Segment Start: Passage to read

# Help with cards



## njdrake (Apr 23, 2007)

I need help. I've gotten it down to these two pictures for my Christmas cards and can't decide between them. I loved them all so this has been so hard. 
Now.... which is your favorite. Help!


----------



## PreciousPrince (Feb 27, 2006)

The second one because they are more expressive in it. Such beautiful girls! :wub:


----------



## Missy&Maggie (Jun 17, 2007)

I think that I like the first one slightly better, Jane. I like them looking straight at the camera.

Both pictures are adorable!!! Zoey and Tess are such beauties!!! :wub: :wub:


----------



## Cosy (Feb 9, 2006)

I like the first one. The decor is festive and fits the season. Both are good, but the 
first one is extra special, I think.


----------



## allheart (Oct 3, 2008)

Oh gosh, how beautfiul...but such a hard to choice..


I would have to say.......# 1 :wub: :wub: :wub:


----------



## winterc0ld (Aug 9, 2006)

i vote for #1 because they are both looking into the camera..


----------



## Ladysmom (Oct 19, 2004)

What a tough decision! I think I'd pick #1, though.

Your girls are beautiful! :wub: :wub: :wub:


----------



## Madison's Mom (Dec 26, 2007)

I vote for #1 - they look so elegant!


----------



## CeeCee's Mom (Sep 14, 2006)

I vote for #1 because it shows the beautiful girls and the beatiful gold chaise and it just looks like Christmas!!!!!


----------



## abbey (Apr 4, 2005)

I really Love the 2nd one! I just love their angelic expressions in that picture! :wub: But your girls look beautiful in both pictures!! :wub: :wub: :wub:


----------



## bbry (Feb 17, 2007)

The only solutions is to send everyone 2 cards. Seriously if I had to choose, I think I'd go for Number 1. But they are both gorgeous, you can't possibly make a mistake.


----------



## LJSquishy (Feb 27, 2008)

I like #1 slightly better because I think the distance and angle is perfect. The decor also jazzes it up a little for the Holidays! Your girls photograph so beautifully. :wub2:


----------



## aggiemom99 (Dec 3, 2007)

WOW. :aktion033: They are both great. Such beautiful subjects and a great photographer. I like #1 the best. :yes:


----------



## kathym (Aug 5, 2006)

#1 gets my vote .Although they are beautiful in both pics.


----------



## anouk (Nov 3, 2006)

Ok, minority here, I love the second one, they have such a sweet look :wub:


----------



## Heather_Rochelle (Jun 4, 2008)

Segment End: Passage to read

■ **Work request A**
Find each line in the entries that contains the string "images", and copy those lines.
The Christmas card thread and the entries that follow it come from unrelated sources.

Segment Start: Data supplied

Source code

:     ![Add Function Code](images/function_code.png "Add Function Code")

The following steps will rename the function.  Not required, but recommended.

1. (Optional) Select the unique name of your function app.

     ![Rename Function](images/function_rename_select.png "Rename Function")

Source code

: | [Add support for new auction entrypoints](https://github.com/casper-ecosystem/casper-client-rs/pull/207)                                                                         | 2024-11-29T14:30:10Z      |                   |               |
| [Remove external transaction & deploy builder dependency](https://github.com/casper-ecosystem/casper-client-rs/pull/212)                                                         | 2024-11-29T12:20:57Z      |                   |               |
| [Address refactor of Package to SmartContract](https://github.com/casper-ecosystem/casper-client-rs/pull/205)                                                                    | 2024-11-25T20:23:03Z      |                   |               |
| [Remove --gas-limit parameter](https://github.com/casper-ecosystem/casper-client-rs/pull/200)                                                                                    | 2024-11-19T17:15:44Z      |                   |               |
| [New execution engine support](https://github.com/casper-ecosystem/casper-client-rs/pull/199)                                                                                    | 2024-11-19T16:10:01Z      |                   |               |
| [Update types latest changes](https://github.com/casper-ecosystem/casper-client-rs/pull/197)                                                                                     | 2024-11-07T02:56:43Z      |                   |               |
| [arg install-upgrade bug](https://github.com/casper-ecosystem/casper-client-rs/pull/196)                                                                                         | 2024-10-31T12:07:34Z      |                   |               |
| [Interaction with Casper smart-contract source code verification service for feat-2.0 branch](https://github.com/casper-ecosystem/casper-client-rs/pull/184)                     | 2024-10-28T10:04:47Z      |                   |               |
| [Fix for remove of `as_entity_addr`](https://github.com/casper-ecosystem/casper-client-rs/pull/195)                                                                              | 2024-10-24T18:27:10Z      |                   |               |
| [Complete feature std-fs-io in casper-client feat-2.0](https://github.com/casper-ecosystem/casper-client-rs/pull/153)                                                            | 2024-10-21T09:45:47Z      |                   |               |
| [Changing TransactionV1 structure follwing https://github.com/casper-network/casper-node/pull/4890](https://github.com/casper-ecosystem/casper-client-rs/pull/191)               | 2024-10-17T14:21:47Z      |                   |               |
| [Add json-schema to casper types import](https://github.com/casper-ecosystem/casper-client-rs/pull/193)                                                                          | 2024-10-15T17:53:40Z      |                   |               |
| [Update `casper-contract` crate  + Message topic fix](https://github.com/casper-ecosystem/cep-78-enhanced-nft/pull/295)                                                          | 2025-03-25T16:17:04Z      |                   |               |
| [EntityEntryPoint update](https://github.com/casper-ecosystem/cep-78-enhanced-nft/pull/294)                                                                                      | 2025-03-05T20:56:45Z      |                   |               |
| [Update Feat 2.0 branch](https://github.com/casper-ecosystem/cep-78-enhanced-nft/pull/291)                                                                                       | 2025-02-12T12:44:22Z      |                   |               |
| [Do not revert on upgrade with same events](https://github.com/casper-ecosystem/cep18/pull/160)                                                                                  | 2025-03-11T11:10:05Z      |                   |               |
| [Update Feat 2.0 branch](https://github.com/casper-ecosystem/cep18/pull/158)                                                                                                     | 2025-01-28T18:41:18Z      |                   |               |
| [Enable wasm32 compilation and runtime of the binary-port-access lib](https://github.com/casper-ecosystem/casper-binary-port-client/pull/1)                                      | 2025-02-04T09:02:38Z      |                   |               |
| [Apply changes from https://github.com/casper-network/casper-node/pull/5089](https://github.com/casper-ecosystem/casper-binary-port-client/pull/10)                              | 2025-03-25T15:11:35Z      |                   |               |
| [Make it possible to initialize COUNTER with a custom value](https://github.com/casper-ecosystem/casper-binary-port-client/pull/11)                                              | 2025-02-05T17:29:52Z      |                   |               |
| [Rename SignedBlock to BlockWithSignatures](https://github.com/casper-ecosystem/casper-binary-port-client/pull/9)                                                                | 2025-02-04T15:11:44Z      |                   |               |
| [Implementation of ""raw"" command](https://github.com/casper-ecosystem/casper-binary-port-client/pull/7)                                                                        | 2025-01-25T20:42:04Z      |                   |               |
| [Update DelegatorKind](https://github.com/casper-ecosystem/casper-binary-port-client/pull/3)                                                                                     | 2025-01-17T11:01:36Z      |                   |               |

Segment End: Data supplied

■ **Work request B**
Name every poster in the Christmas card thread who chose the second picture.

■ **Your solution A**
:     ![Add Function Code](images/function_code.png "Add Function Code")
     ![Rename Function](images/function_rename_select.png "Rename Function")

■ **Your solution B**
PreciousPrince, abbey, anouk